Exercise aim: Reproduce, word for word, all of the records; the pictures stay out.

[Opening Available data section]

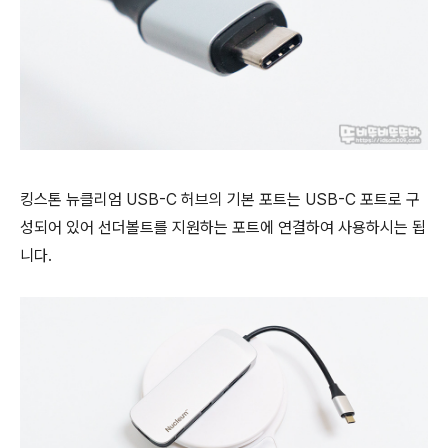
킹스톤 뉴클리엄
USB-C 허브의 기본 포트는 USB-C 포트로 구
성되어 있어 선더볼트를 지원하는 포트에 연결하여 사용하시는 됩
니다.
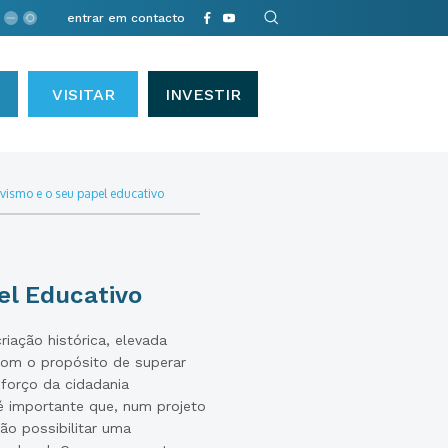
entrar em contacto
VISITAR
INVESTIR
ivismo e o seu papel educativo
el Educativo
riação histórica, elevada
 com o propósito de superar
eforço da cidadania
é importante que, num projeto
ão possibilitar uma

[Closing Available data section]

Exercise solution:
킹스톤 뉴클리엄
USB-C 허브의 기본 포트는 USB-C 포트로 구
성되어 있어 선더볼트를 지원하는 포트에 연결하여 사용하시는 됩
니다.
entrar em contacto
VISITAR
INVESTIR
ivismo e o seu papel educativo
el Educativo
riação histórica, elevada
 com o propósito de superar
eforço da cidadania
é importante que, num projeto
ão possibilitar uma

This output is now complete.